なんで、彼がこんなウイルスにかかってしまったんだろう。
なんで、彼はこんなふうに隔離されなければならないんだろう。
なんで――私たちがこんなふうに引き裂かれなきゃいけないんだろう。
私たちが何かこんな仕打ちを受けるようなことをしただろうか。
それとも今まで幸せだった分、不幸になるべきだという神様からの思し召しなんだろうか? 
神様なんて信じていないけど、もしいるとしたら力の限りひっぱたいてやりたい。
だって、こんなのは酷すぎる。いくら神様でも、こんなのは、酷い。酷い。
彼は泣き続ける私を悲しそうに見つめ、それから私のほうに手を伸ばして――その指先は、私と彼を隔てるガラスに阻まれた。

「あ…………」

彼は私に届かなかった指先を傷ついたような目で眺めて、小さく「ごめん」と言った。

「俺は、君のこと泣かせたのに……君の涙を拭えない……。
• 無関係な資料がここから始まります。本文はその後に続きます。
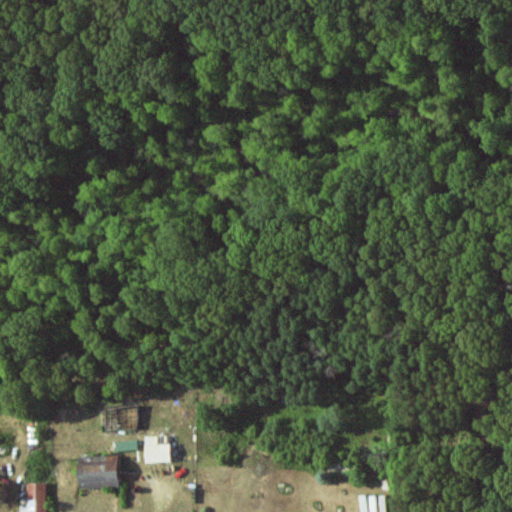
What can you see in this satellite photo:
building: (126, 444)
building: (156, 450)
building: (98, 472)
building: (35, 498)
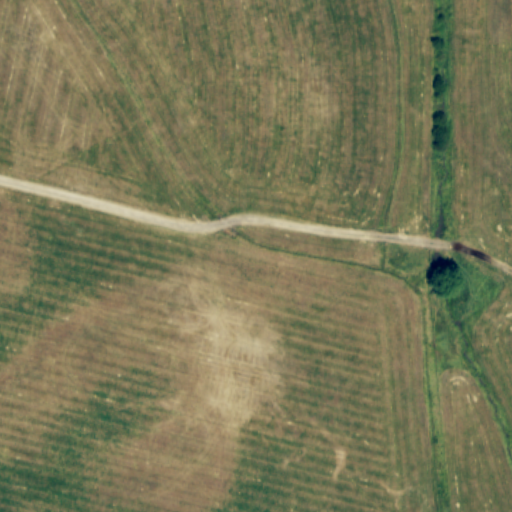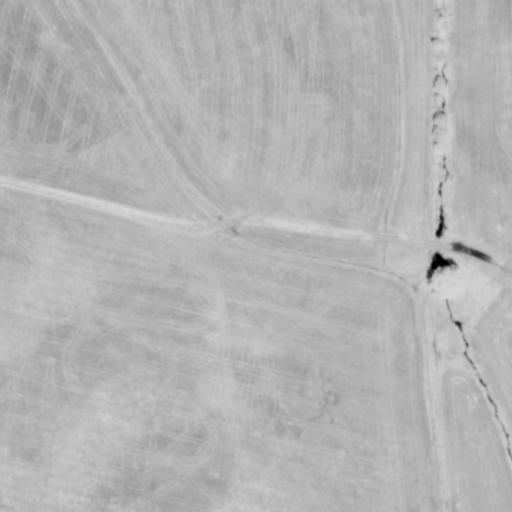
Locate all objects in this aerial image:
road: (256, 209)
本当に、ごめん」

そのマイクにギリギリ拾われるぐらいの小さな小さな声で謝る彼は、まるで――私のように――泣いているように思えて。
私は彼に触れたかったけど触れられなかったから、だから私は、一生懸命に涙を拭った。
大丈夫。もう悲しくはない。私はまた彼に会えたし、またいつものようにしゃべれた。だから、それでいい。
神様が私たちを引き裂いたというのなら、私は神様なんか信じないし、神様に祈ったりしない。
私たちは引き裂かれてしまったけれど、また会える。またしゃべれる。だから、私はこれで充分。これで幸せ。神様なんかに、負けはしない。
悲しくなんか、ない。

「……もう、大丈夫だよ」

うまく笑えたかはわからなかったけど、泣きそうな顔をしえていた彼もまた笑ってくれて、私は、嬉しかった。

「ありがとう」

彼がそこにいてくれることが、そこで笑っていてくれることが、本当に嬉しいから。
そうして、十分間は過ぎていった。